** SUPPLIED ENTRIES follows **

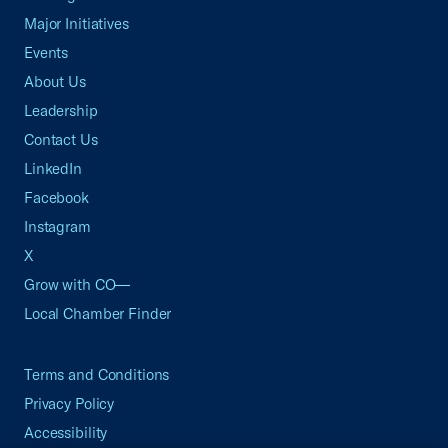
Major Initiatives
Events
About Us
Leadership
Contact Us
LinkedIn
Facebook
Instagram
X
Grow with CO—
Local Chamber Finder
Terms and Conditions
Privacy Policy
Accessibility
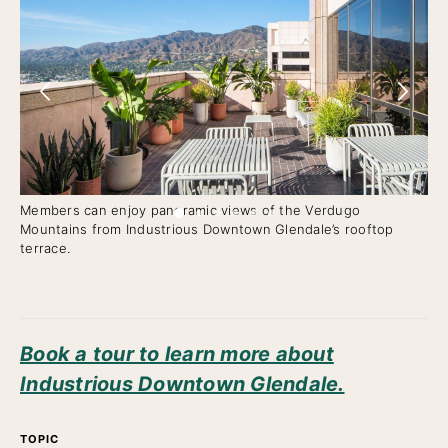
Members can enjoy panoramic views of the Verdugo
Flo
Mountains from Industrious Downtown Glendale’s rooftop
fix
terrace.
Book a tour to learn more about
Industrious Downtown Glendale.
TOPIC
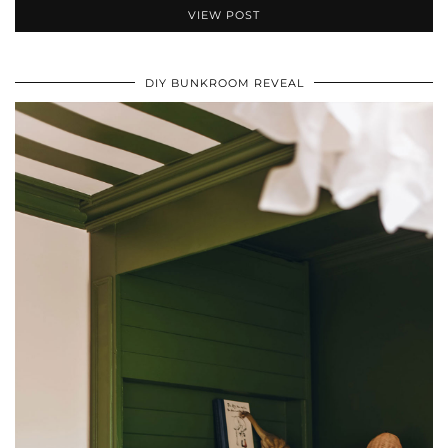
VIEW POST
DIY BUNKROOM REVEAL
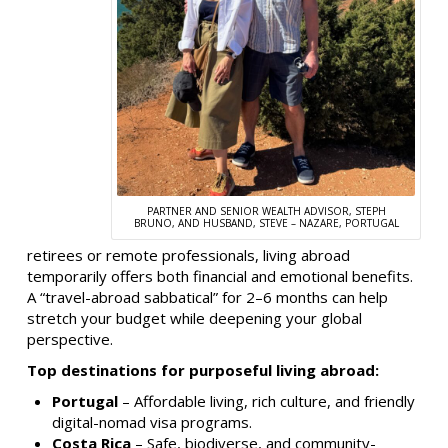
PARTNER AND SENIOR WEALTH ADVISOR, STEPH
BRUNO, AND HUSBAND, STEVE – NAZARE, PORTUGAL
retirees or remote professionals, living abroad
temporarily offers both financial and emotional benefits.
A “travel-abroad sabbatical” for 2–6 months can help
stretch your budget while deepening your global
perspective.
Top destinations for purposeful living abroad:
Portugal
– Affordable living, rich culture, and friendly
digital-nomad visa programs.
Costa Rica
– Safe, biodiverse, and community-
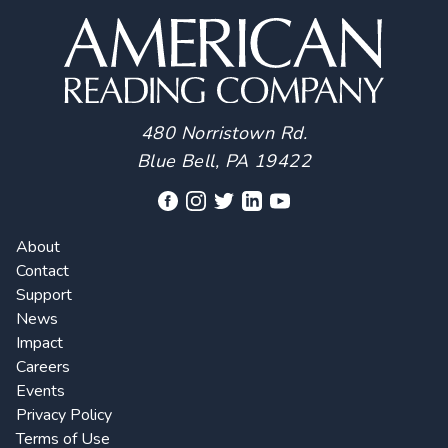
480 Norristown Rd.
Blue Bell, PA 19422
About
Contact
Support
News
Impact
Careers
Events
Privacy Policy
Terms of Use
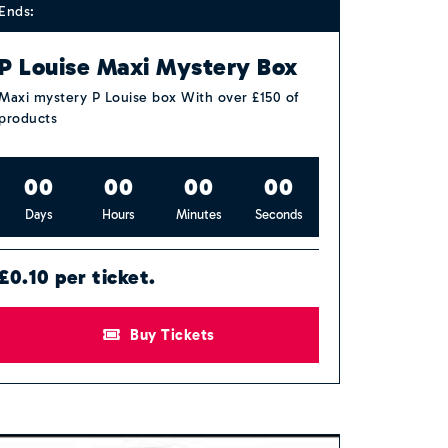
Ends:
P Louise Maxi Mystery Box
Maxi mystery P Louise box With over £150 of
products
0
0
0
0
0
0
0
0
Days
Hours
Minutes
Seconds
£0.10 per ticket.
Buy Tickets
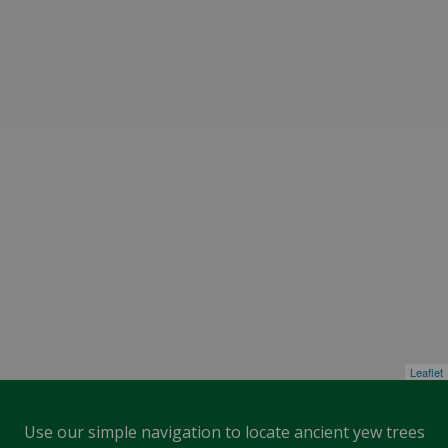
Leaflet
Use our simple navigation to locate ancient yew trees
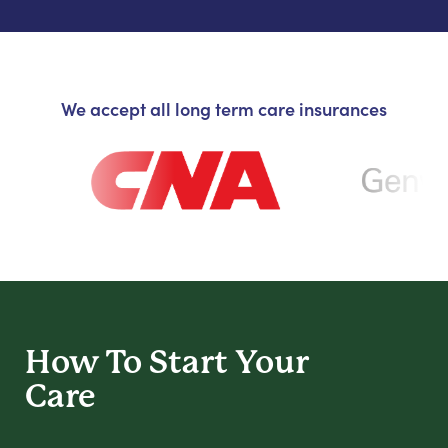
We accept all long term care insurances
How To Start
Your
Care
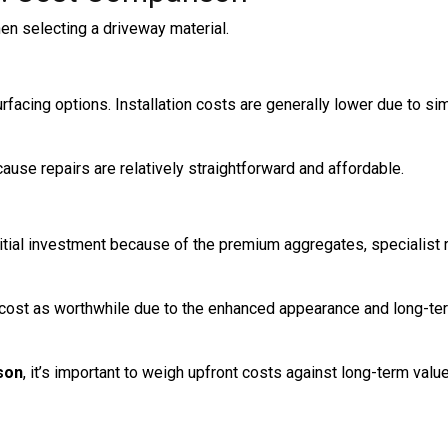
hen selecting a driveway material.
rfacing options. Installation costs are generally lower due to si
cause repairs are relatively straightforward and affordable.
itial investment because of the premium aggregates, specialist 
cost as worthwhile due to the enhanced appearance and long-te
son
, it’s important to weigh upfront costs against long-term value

** End of SUPPLIED ENTRIES **

[ACTIVITY]
Answer with an exact copy of the lines from the one containing "rfacing options. Installation" through the end of the entries above, leaving out everything before.

[ANSWER TO THIS TASK]
rfacing options. Installation costs are generally lower due to si
cause repairs are relatively straightforward and affordable.
itial investment because of the premium aggregates, specialist 
cost as worthwhile due to the enhanced appearance and long-te
son
, it’s important to weigh upfront costs against long-term value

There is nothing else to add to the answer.